### Source data
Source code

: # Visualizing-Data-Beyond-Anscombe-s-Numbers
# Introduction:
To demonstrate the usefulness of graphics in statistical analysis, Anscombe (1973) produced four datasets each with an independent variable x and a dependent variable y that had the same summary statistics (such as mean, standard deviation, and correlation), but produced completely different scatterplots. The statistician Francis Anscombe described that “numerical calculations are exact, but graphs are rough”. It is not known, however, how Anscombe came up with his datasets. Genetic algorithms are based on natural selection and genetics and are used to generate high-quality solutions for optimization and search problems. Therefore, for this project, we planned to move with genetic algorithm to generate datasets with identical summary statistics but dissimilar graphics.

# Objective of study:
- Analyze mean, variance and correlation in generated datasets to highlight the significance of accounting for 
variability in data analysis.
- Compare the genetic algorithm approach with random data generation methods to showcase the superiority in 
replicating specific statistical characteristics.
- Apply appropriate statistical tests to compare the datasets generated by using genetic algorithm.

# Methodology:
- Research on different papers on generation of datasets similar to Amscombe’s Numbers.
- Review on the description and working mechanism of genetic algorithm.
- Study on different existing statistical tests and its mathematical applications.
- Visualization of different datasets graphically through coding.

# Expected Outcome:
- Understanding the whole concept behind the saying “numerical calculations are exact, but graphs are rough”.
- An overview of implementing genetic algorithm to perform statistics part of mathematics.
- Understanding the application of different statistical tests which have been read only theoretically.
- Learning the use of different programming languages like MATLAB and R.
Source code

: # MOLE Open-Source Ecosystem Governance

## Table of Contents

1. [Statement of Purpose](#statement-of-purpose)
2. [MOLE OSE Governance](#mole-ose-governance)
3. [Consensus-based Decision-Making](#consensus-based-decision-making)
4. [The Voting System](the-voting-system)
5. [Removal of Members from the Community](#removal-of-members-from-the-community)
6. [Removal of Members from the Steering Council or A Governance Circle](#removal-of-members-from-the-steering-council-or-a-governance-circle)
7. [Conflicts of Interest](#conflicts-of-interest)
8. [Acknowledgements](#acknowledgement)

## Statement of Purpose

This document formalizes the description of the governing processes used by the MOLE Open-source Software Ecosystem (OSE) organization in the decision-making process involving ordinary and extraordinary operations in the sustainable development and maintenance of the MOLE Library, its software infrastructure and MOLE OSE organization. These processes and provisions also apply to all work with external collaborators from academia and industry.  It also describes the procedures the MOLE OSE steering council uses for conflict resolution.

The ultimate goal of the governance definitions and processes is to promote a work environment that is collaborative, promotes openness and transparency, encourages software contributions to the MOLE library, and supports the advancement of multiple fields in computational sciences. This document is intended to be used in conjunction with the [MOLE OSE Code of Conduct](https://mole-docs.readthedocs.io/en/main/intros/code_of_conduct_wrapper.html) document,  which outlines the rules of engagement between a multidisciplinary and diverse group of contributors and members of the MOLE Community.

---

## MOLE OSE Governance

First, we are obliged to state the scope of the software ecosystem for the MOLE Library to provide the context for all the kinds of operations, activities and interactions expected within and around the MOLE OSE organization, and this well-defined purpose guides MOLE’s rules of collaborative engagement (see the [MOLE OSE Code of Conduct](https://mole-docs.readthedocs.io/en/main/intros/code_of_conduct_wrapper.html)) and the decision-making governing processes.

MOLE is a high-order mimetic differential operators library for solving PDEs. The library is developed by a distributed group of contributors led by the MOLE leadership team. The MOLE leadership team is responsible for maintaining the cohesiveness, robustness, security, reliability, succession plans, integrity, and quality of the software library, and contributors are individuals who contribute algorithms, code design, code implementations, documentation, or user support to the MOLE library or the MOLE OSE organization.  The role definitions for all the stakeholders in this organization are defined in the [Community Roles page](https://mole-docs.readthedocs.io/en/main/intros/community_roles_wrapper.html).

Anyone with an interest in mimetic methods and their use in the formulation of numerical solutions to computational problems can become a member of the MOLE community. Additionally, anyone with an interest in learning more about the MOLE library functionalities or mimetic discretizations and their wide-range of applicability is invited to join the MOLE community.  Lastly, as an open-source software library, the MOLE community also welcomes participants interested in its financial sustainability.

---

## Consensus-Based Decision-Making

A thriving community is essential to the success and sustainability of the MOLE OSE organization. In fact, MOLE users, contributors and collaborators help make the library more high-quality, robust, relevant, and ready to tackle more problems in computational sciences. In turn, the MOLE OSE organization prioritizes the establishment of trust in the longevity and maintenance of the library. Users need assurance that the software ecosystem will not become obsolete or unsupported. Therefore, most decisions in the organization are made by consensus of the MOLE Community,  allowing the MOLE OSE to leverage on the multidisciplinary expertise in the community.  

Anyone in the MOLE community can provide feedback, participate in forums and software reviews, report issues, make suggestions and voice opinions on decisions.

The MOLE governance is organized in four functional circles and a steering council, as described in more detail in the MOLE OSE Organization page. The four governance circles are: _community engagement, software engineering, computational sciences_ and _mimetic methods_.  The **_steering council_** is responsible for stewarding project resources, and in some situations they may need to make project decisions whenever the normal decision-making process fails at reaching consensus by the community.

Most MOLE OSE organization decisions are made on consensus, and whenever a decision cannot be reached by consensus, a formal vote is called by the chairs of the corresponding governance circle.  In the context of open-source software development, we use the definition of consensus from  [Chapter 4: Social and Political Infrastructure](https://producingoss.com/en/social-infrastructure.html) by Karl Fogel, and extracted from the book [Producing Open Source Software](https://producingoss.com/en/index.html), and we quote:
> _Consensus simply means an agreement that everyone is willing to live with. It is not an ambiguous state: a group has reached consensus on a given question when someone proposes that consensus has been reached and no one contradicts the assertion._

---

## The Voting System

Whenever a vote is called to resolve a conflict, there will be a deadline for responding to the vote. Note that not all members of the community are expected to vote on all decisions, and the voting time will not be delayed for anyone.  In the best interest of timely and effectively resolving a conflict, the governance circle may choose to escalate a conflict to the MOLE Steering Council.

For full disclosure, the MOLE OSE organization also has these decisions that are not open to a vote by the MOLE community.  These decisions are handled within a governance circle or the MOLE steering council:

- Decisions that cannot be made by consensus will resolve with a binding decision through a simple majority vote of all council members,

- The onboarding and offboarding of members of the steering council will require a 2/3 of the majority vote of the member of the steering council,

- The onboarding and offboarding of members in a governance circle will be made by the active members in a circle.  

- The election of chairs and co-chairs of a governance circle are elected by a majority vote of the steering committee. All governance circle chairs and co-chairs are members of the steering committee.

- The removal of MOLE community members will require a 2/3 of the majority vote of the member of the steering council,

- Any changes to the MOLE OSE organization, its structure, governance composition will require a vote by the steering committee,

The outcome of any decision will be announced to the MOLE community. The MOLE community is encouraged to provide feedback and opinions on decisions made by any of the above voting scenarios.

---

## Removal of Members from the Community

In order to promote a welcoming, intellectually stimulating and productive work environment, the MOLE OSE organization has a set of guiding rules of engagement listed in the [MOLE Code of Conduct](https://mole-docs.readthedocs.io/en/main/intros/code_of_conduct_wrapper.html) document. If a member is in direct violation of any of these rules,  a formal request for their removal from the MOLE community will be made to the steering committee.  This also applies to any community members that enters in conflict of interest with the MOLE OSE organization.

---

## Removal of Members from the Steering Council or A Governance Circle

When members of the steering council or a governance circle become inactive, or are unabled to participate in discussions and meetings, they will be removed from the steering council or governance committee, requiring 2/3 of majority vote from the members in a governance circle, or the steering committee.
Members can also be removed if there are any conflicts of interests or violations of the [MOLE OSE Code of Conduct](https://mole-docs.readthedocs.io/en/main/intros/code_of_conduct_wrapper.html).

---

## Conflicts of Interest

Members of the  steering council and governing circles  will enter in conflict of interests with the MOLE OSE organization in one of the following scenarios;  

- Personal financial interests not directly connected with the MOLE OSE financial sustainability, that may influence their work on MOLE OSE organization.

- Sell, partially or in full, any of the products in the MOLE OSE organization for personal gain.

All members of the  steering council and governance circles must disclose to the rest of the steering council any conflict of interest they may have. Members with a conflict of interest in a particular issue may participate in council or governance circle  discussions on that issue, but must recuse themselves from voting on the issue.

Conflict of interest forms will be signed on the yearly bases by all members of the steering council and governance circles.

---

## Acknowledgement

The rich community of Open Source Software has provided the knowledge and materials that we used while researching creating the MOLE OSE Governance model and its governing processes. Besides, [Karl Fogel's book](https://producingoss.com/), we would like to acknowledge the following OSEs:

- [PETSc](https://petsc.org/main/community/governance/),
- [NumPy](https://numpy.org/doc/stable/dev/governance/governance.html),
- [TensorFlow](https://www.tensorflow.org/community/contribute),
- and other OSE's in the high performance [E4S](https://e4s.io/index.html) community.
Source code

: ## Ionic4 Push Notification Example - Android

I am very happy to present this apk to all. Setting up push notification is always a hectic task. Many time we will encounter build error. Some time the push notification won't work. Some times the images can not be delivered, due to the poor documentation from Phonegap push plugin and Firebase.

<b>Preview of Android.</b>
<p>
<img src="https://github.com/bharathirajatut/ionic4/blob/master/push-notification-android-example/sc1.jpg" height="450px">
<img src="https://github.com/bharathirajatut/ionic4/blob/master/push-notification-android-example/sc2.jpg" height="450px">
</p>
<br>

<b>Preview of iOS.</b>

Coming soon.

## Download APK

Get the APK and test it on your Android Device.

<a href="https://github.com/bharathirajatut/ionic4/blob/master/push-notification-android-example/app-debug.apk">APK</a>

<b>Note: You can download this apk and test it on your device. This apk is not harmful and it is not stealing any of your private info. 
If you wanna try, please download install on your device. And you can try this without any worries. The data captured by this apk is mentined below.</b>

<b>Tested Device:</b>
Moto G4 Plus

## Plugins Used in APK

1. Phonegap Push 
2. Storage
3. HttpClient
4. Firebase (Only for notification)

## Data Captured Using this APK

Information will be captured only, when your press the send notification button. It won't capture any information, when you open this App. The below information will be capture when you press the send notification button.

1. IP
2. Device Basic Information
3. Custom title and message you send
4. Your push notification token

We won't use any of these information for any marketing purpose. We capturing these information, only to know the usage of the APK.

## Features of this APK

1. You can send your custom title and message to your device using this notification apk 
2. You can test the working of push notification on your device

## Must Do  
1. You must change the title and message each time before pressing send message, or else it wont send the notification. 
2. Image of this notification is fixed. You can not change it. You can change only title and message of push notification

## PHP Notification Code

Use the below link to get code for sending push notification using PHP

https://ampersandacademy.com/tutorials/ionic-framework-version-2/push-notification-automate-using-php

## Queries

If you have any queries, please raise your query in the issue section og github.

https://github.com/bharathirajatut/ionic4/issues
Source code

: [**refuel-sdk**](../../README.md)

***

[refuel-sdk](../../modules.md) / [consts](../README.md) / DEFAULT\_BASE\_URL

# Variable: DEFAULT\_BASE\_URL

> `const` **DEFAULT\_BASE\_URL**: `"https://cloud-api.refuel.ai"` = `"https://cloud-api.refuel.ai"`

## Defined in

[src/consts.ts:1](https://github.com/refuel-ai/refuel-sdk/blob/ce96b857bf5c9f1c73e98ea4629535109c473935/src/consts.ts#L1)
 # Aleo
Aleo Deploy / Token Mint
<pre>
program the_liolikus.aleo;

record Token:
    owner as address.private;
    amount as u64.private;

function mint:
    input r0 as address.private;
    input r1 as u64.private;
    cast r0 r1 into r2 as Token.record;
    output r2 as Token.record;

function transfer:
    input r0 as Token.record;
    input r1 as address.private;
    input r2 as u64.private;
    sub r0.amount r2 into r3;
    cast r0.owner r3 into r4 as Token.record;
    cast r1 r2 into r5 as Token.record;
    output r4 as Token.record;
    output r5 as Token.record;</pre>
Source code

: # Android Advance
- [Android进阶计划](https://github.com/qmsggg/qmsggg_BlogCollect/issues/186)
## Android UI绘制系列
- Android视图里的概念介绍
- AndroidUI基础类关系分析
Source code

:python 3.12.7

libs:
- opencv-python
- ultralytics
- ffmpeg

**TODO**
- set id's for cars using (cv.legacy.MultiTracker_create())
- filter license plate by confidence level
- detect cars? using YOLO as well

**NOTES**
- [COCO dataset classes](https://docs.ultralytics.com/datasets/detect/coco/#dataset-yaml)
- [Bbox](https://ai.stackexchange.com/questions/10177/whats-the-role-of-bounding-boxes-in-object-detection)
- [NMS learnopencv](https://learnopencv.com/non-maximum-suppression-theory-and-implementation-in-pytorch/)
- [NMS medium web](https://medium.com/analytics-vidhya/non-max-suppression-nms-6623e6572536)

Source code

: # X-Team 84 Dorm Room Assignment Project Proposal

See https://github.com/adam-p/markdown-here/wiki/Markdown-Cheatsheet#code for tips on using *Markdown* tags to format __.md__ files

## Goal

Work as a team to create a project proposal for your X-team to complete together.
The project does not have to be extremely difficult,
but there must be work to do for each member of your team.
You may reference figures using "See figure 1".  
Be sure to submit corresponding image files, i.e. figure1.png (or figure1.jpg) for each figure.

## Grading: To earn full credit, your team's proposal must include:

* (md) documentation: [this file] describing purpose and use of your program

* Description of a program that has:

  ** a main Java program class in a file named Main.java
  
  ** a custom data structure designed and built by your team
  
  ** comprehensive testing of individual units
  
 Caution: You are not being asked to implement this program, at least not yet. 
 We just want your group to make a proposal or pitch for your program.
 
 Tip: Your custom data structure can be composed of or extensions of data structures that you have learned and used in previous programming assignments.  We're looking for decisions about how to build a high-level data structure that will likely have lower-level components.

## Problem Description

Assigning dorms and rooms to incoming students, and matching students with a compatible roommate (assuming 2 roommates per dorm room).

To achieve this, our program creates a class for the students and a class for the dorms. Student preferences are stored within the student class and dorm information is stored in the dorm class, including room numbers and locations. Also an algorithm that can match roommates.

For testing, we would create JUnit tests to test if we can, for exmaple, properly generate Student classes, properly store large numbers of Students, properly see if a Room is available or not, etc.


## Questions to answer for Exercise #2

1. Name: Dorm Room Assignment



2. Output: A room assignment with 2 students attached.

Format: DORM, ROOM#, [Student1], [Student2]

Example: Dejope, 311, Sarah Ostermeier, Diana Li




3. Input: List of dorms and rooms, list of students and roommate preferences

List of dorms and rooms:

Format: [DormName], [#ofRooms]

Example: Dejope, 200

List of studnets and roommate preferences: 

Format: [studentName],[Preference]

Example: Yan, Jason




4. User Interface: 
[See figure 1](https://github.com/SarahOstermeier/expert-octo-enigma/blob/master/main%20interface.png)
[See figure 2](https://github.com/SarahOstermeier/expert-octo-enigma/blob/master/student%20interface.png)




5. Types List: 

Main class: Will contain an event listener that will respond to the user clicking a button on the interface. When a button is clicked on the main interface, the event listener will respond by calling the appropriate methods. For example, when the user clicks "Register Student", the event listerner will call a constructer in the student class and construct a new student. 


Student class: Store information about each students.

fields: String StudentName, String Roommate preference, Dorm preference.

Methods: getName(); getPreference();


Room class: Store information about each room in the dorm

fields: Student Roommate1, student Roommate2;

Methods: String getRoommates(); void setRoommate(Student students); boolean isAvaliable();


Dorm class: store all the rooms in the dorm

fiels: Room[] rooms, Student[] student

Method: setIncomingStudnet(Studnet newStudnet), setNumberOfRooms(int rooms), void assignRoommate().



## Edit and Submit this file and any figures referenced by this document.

### Brief
Among the records above, only the lines between the line holding "To achieve this, our" and the line holding "For testing, we", inclusive, are to be output, exactly as written.

### Output of the task
To achieve this, our program creates a class for the students and a class for the dorms. Student preferences are stored within the student class and dorm information is stored in the dorm class, including room numbers and locations. Also an algorithm that can match roommates.

For testing, we would create JUnit tests to test if we can, for exmaple, properly generate Student classes, properly store large numbers of Students, properly see if a Room is available or not, etc.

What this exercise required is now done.